- _Instructions for the task_: Write out every line of text in the records below without changing a word, and leave the pictures out.

- _Given data_:
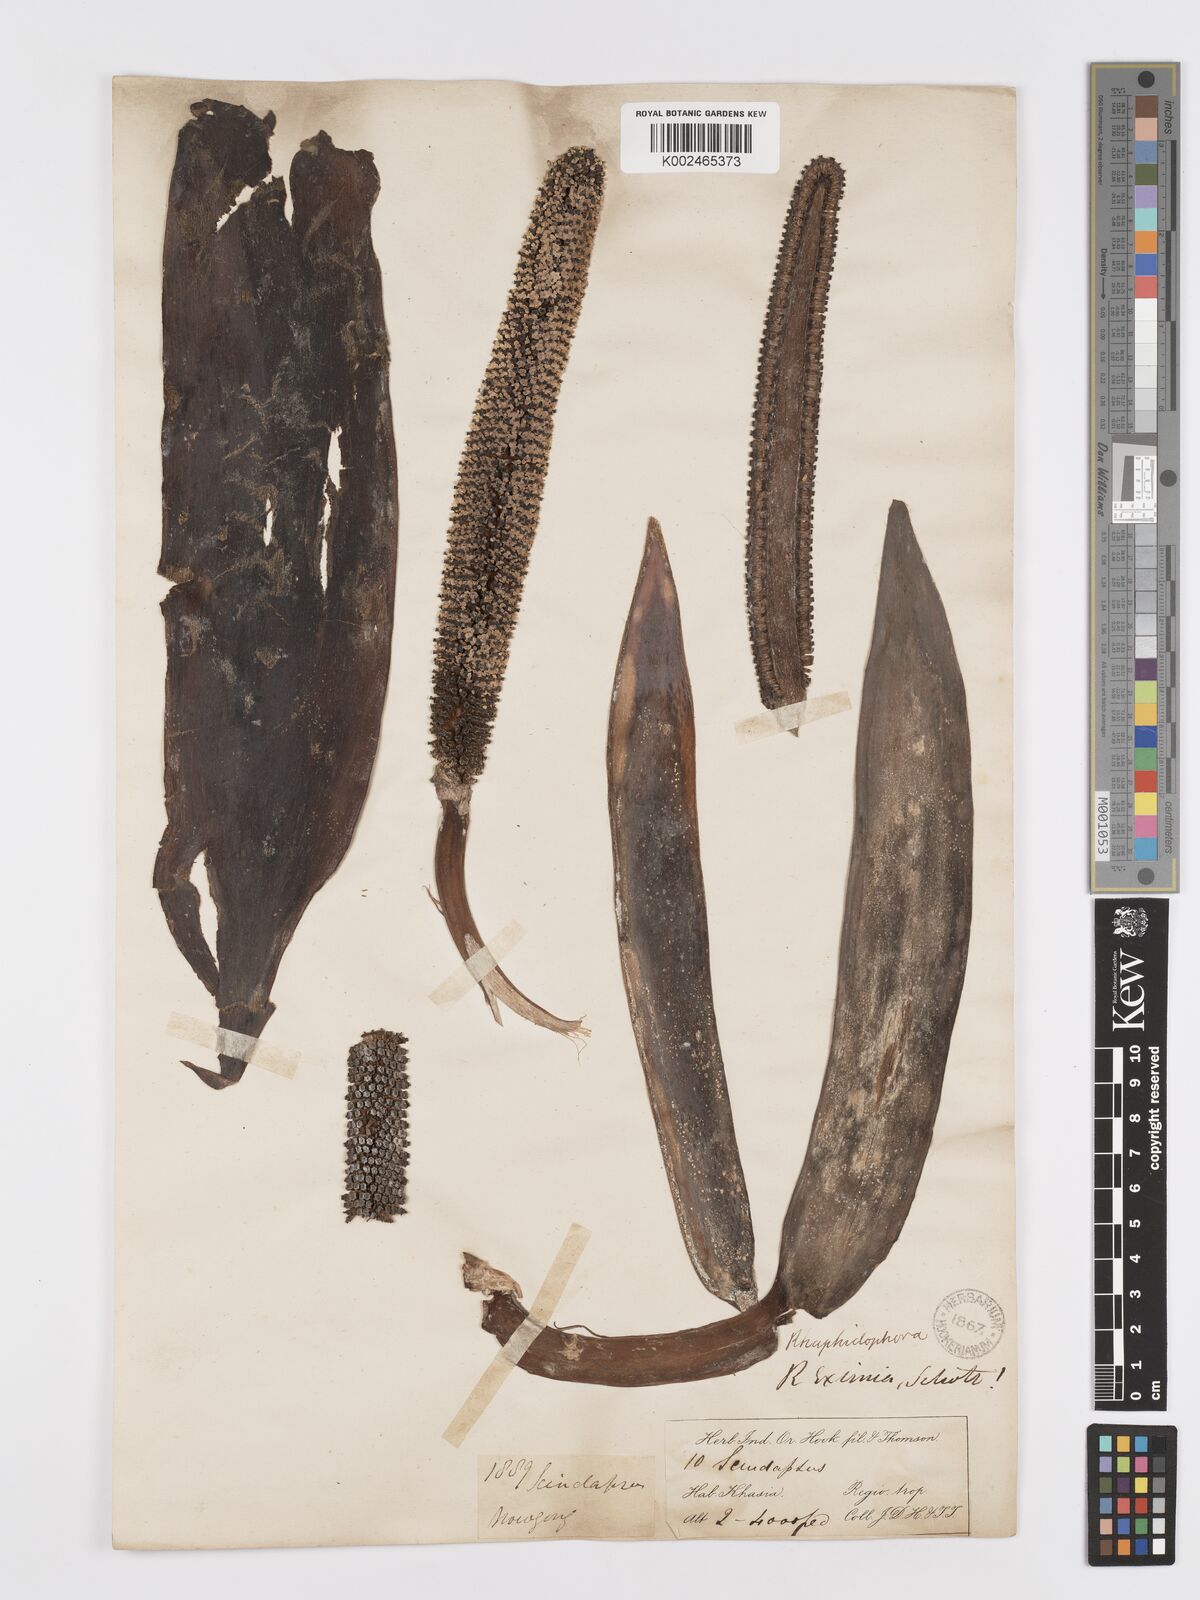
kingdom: Plantae
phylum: Tracheophyta
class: Liliopsida
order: Alismatales
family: Araceae
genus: Rhaphidophora
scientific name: Rhaphidophora decursiva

- _Expected answer_:
kingdom: Plantae
phylum: Tracheophyta
class: Liliopsida
order: Alismatales
family: Araceae
genus: Rhaphidophora
scientific name: Rhaphidophora decursiva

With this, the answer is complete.